EXCERPT:
· · · · ·

Sentiment Analysis of TripAdvisor Reviews

Overview

This project explores sentiment analysis, focusing on Michelin-starred restaurants and TripAdvisor reviews. It was carried out in two phases:

Phase 1: Creation and Annotation of a Sustainable Michelin Restaurants Dataset
We curated a dataset of 125 reviews from Michelin-starred sustainable restaurants and annotated them using custom annotation guidelines.
Dataset link: Sustainable Michelin Restaurants Dataset
Phase 2: Model Training on a Larger Preexisting Dataset
Due to the small size of the initial dataset, we used a larger, preexisting dataset of TripAdvisor hotel reviews for training. This dataset was modified and balanced to fit the project's requirements. Seven different NLP models, including Logistic Regression, LSTM, GRU, DistilBERT, TinyBERT, and RoBERTa were trained and evaluated for their performance on sentiment analysis.
Dataset link: TripAdvisor Hotel Reviews Dataset

Demo for All Models: Model Performance Demo
HuggingFace Repository for All Resources: HuggingFace Repository

Getting Started

Prerequisites

You can install all the libraries used throughout the project by using the requirements.txt file included in the repository.

Cloning the Repository

To clone this repository, run the following command:

git clone https://github.com/FFZG-NLP-2024/TripAdvisor-Sentiment.git

Installation

To install the required dependencies, navigate to the project directory and run:

pip install -r requirements.txt

Repository Structure

TripAdvisor-Sentiment
│
├── data/                                 # General data files (1st phase)
│
├── dataset/                              # Datasets for training and evaluation
│
├── logs/                                 # Logs generated during experiments
│
├── models/                               # Trained models and model-related files
│
├── notes/                                # Miscellaneous notes (1st phase)

· · · · ·

EXCERPTED RECORDS:
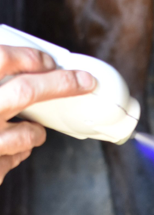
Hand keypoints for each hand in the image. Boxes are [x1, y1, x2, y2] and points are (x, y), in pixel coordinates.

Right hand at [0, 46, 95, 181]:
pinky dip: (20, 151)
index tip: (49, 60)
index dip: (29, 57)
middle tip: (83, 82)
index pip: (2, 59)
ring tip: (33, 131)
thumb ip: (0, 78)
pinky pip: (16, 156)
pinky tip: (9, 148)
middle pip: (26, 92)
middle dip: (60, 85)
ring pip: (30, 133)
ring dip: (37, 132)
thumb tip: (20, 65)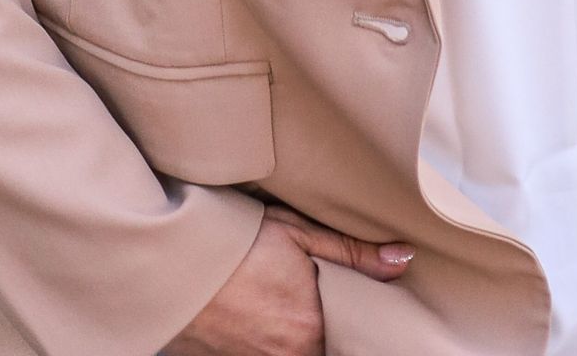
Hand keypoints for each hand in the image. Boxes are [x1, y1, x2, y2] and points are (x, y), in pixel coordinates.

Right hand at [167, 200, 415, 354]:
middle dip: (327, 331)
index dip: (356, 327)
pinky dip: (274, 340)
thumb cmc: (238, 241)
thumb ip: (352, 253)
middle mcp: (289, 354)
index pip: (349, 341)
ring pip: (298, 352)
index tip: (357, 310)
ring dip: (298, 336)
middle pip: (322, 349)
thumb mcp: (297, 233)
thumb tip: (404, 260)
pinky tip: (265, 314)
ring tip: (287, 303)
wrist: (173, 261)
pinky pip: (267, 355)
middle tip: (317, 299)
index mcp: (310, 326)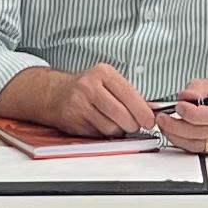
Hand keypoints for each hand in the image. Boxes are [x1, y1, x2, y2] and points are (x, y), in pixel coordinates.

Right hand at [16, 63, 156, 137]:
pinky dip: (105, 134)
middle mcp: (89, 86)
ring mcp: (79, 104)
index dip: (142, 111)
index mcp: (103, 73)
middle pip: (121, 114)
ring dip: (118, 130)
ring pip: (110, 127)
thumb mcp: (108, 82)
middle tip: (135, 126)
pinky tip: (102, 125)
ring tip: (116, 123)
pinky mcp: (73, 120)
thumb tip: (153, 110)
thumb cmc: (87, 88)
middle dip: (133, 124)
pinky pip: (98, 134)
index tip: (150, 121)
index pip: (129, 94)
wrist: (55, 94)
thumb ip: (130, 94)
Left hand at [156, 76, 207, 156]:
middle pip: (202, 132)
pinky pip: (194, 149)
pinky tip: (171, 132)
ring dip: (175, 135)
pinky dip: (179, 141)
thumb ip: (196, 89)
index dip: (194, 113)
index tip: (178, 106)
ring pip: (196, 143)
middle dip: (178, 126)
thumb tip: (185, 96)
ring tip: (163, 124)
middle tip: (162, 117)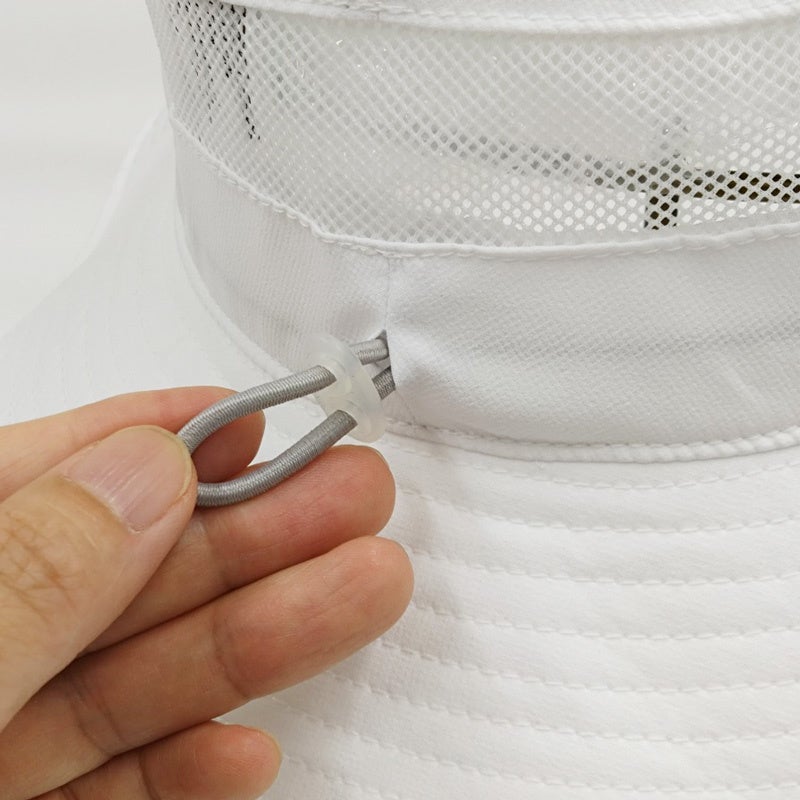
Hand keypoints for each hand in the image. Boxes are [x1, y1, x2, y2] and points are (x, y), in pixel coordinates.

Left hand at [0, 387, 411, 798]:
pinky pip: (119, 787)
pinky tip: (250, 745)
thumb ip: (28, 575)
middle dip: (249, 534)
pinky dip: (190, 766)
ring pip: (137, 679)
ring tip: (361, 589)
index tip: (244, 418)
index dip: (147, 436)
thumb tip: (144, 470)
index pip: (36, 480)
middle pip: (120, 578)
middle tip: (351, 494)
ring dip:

· · · · ·

WHAT YOU WILL DO:
A – Decide whether each statement below agrees with the TripAdvisor sentiment project description, answering yes or no and quoting the deciding words: (i) The first-phase dataset held 125 reviews. (ii) The larger dataset used for training consisted of restaurant reviews. (iii) The logs directory stores the trained models.
B – Continue the TripAdvisor sentiment project description from its final line.

RESPONSES TO THE TASKS:
A –
(i) Yes: "We curated a dataset of 125 reviews from Michelin-starred sustainable restaurants"
(ii) No: "a larger, preexisting dataset of TripAdvisor hotel reviews"
(iii) No: "Logs generated during experiments"

B –
│
├── docs/                                 # Reports and documentation
│
├── results/                              # Results from model training and evaluation
│
├── scripts/                              # Scripts for data processing and modeling
│   ├── 1_annotation/                     # Annotation scripts
│   ├── 2_split_dataset/                  # Dataset splitting scripts
│   ├── 3_train_models/                   # Model training scripts
│   ├── 4_validate_models/                # Model validation scripts
│   └── 5_demo/                           # Demo-related scripts
│
│
├── CODE_OF_CONDUCT.md                    # Code of Conduct for contributors
│
├── LICENSE.txt                           # Apache License 2.0 for the project
│
├── README.md                             # Project overview
│
└── requirements.txt                      # Dependencies for the project

Results and Discussion

Models' Performance Overview

Metric	Logistic Regression	LSTM	GRU	BiLSTM	TinyBERT	RoBERTa	DistilBERT
Accuracy	0.61	0.60	0.62	0.62	0.65	0.67	0.64
Precision	0.61	0.60	0.62	0.62	0.64	0.67	0.64
Recall	0.61	0.60	0.62	0.62	0.64	0.67	0.64
F1-Score	0.61	0.60	0.62	0.62	0.64	0.67	0.64

Note: Additional metrics can be found in the final report, located in the docs folder of the repository.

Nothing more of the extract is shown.